Provencal gastronomy

The typical cuisine of Provence and its many fine wines… Rosé of course, but red and white too!

We can’t’ imagine our Coins de Paradis® (Corners of Paradise) without heavenly food and wine too! After the beaches, activities, superb water park (with an impressive 4 heated pools and water slides!), the campsite recommends a voyage into the land of flavours of Provence and the French Riviera…

From typical Mediterranean ingredients to elaborate recipes, here’s a little tour of the local treasures – and you’ll come across them at the campsite restaurant and our mini market too!

Olives don’t always come from Nyons (or Spain). The most delicious olives for your aperitifs and pizzas are grown right here in Provence! You will come across majestic olive groves throughout the region… The trees are sometimes hundreds of years old.

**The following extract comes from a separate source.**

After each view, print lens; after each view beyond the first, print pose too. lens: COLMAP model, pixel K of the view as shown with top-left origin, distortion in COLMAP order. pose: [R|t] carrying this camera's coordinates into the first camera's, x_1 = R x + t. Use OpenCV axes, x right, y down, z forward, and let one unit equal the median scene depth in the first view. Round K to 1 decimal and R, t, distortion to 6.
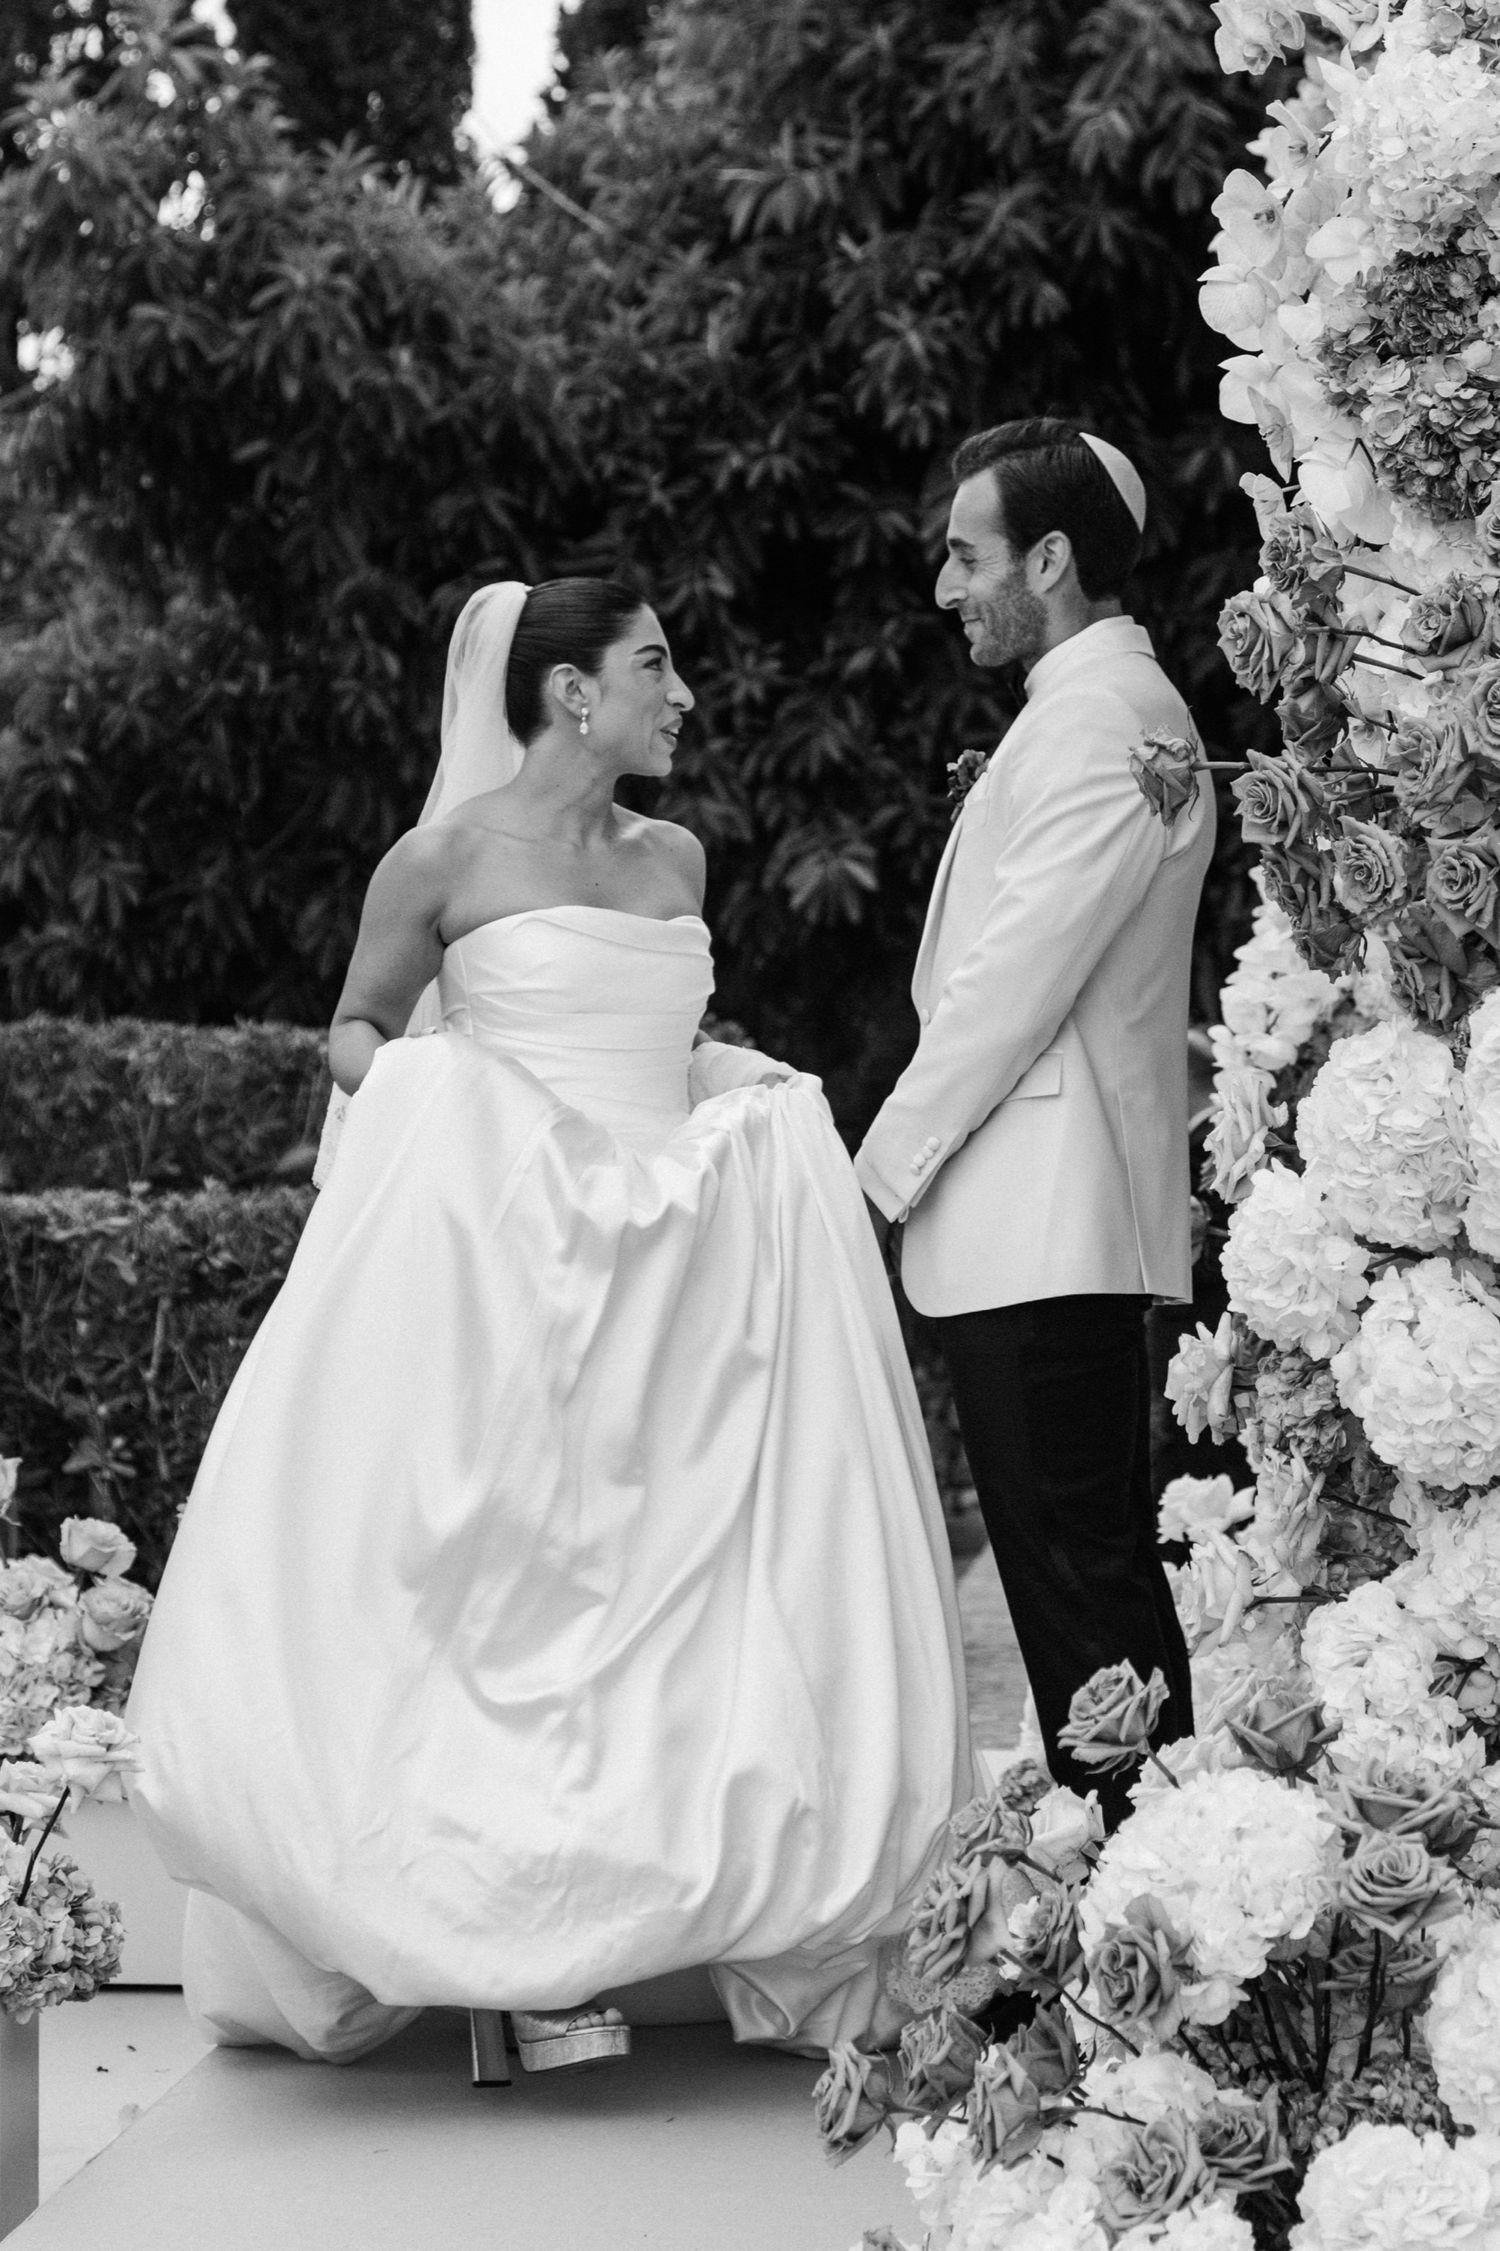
lens RADIAL K [[5762.6, 0, 749.7], [0, 5762.6, 1121.7], [0, 0, 1]] dist [-0.069829, 0.000000]
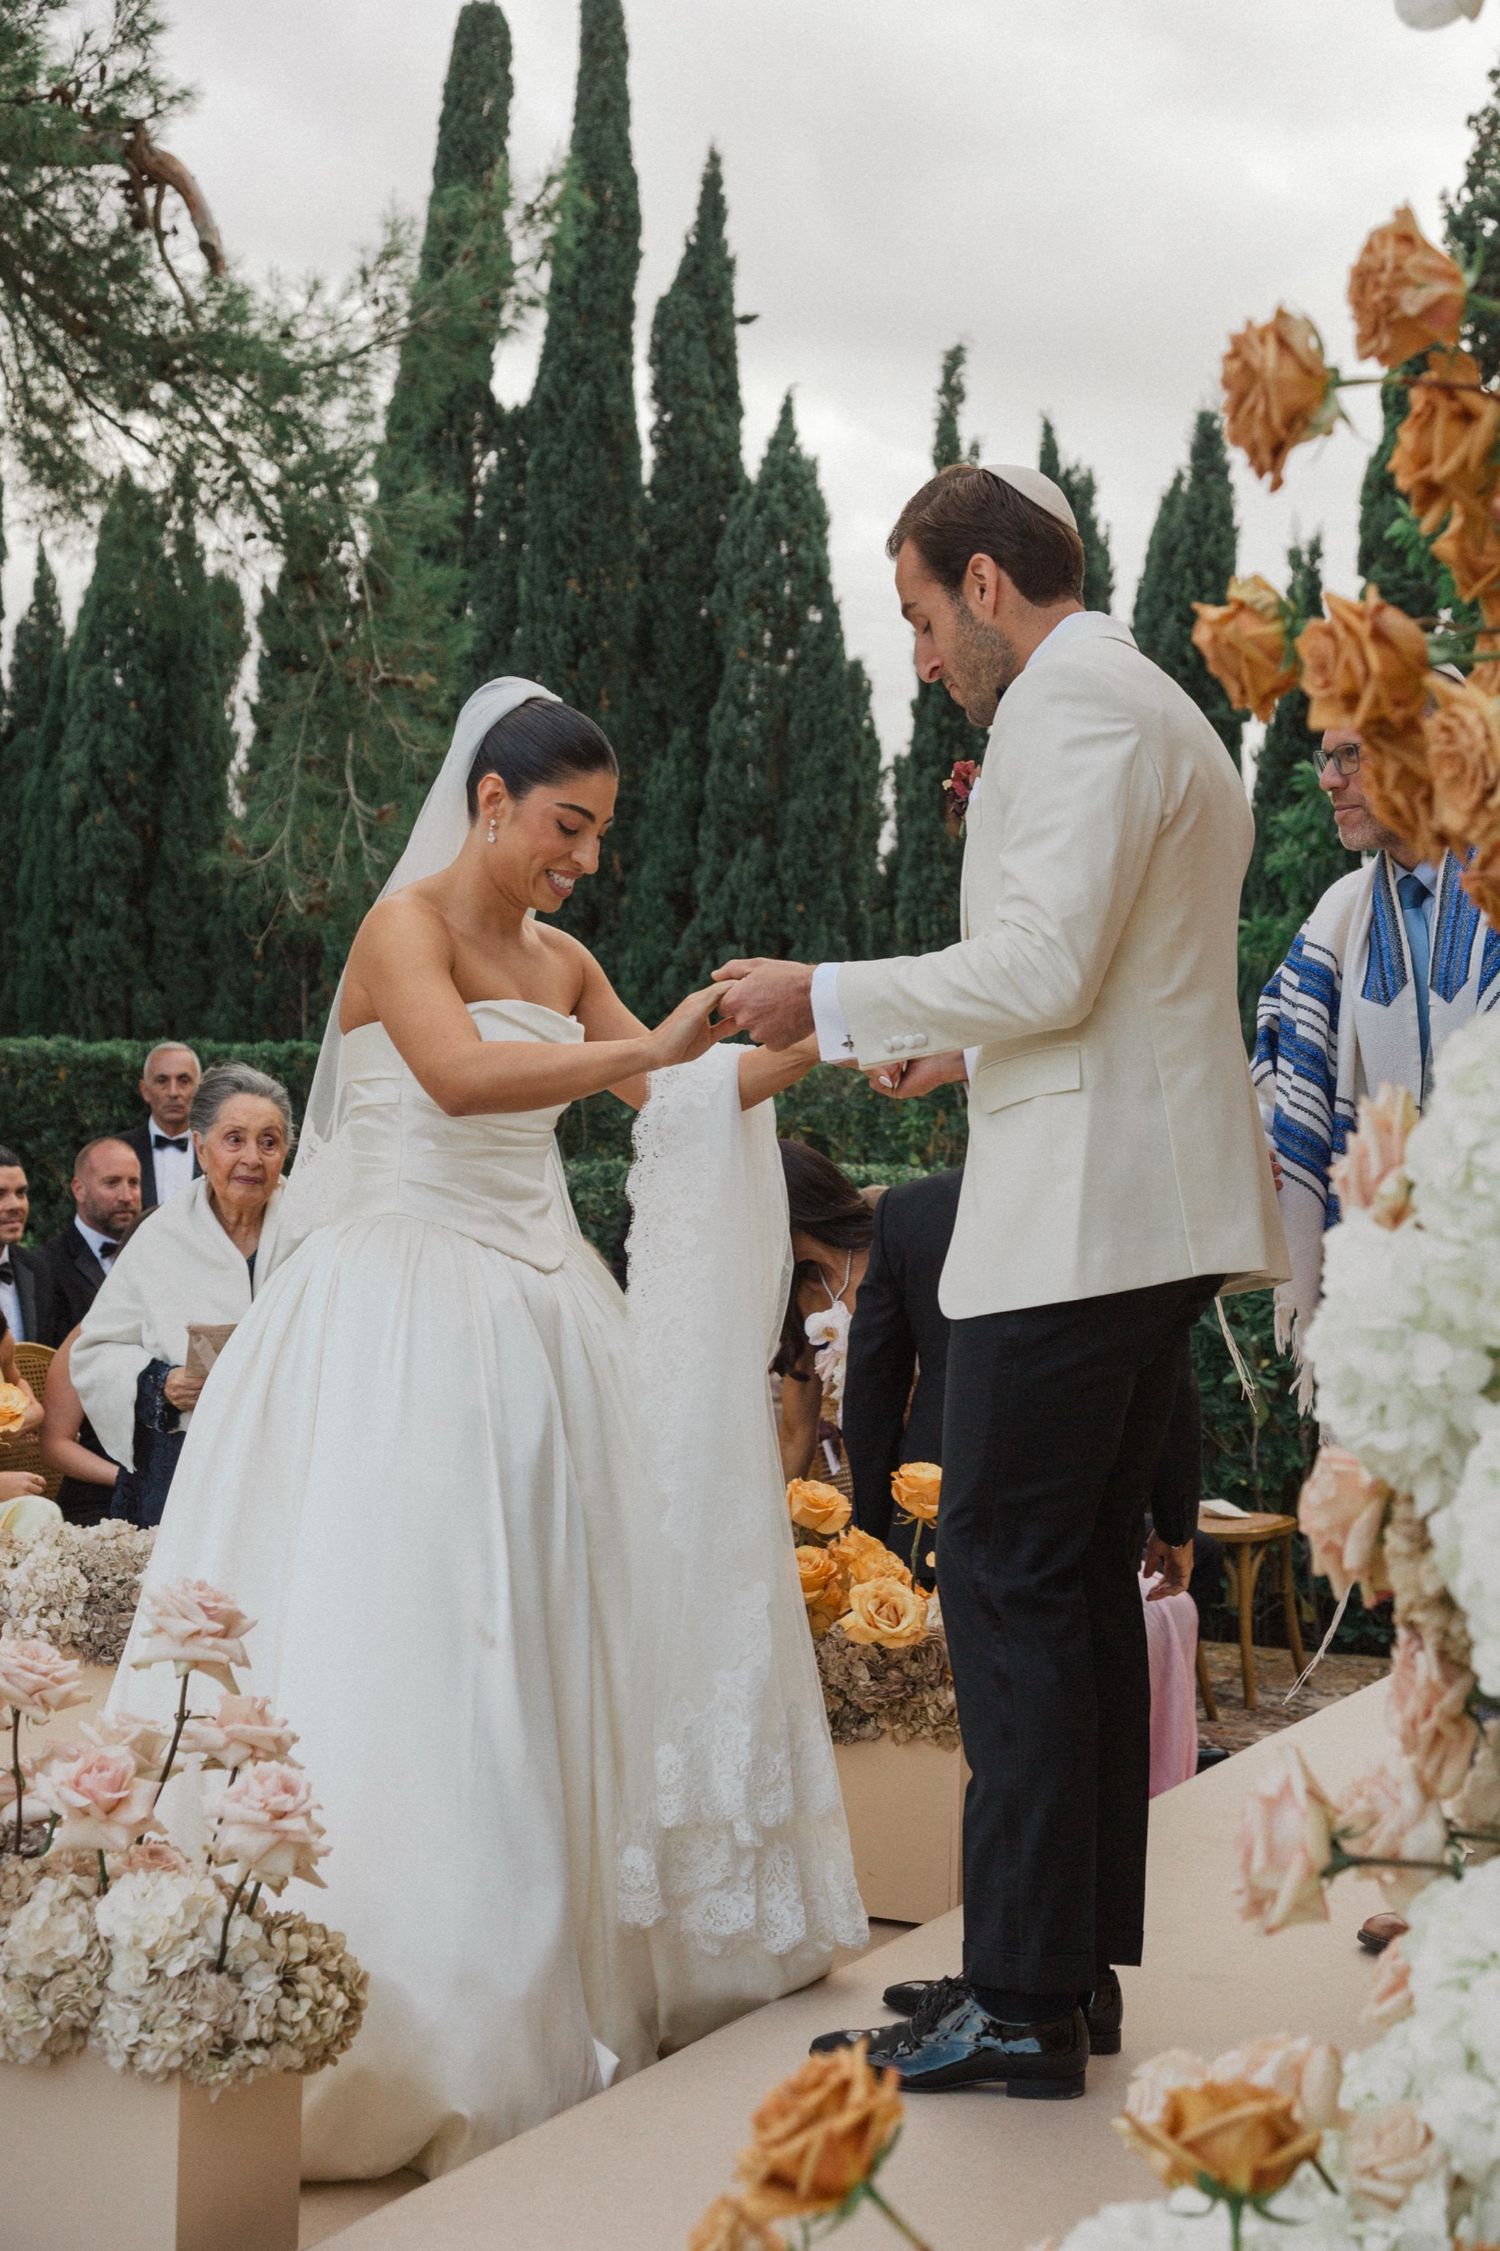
lens RADIAL K [[3280.6, 0, 750.8], [0, 3280.6, 1142.5], [0, 0, 1]] dist [0.015166, 0.000000]
pose [[0.927695, 0.021121, -0.372741, 0.166830], [-0.018802, 0.999775, 0.009858, -0.003620], [0.372866, -0.002137, 0.927883, 0.622777]]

You’ll find our famous Herbes de Provence – thyme, rosemary, oregano, tarragon, savory and basil – growing beside footpaths throughout the Var and South of France, along with chervil, sage, fennel and marjoram. There are probably some hidden along the campsite’s botanical footpath too!

Garlic is obviously a major ingredient in Provencal cuisine and is used raw or cooked, especially for the traditional Aioli: a mayonnaise made with olive oil and garlic, mixed with an egg, served with fish or simply on a slice of bread. Garlic is also added to the rouille sauce served with our typical fish soup.

  • Tapenade is one of Provence’s most typical recipes. It is so popular that it now comes in all sorts of delicious shapes and forms, with the original crushed green olives replaced with sun-dried tomatoes, artichokes, or black olives.

There is also our healthy Ratatouille, so commonly-found everywhere that you could almost forget that it originates from Provence! But its sunny vegetables tell it all: courgette, tomato, aubergine and sweet pepper, spiked with onion and garlic and – if you’re a purist – cooked separately to preserve all the flavours…

Have you ever tried a Tian? (the word originally means “dish” in Langue d’Oc dialect). This Mediterranean speciality is made with vegetables such as aubergines, courgettes and tomatoes, cooked with olives, grated cheese (or sometimes mozzarella) and of course thyme and olive oil.

  • In Italy, Focaccia is widely used instead of bread, or served as an aperitif nibble. In Provence, it is also a filling lunch, ideal for picnics. A kind of salty bread or brioche according to the recipe, it is stuffed with a variety of ingredients such as onions, lardons, cheese, tomatoes, olives, etc.

Marseille’s traditional Bouillabaisse is coveted by gourmets from the world over, keen to enjoy a taste of Provence in this surprising mix of fish and vegetables! Fishermen continue to make Bouillabaisse for lunch with their leftover fish. The smallest fish is used to make the accompanying soup!

Soupe au Pistou is also one of our most acclaimed recipes and a cousin of Italy’s pesto, to which we have added a fabulous soup made with olive oil, basil, garlic, haricot beans and pasta… Simply succulent!

On the eastern side of the Riviera, in Nice, you’ll find Pissaladière, a cousin of Italy’s pizza. Made with white dough, it is topped with various ingredients including fried onions and a sardine and anchovy sauce, then sprinkled with Herbes de Provence or basil and – of course – local olives. It is truly delicious and a flagship Riviera recipe!

And of course, near the campsite in Saint-Tropez, you’ll find Provence’s most famous dessert, the Tarte Tropézienne: a sponge cake sprinkled with sugar and stuffed with a mixture of confectioner’s custard and butter cream. You’ll need to do some serious sport at the campsite if you over-indulge!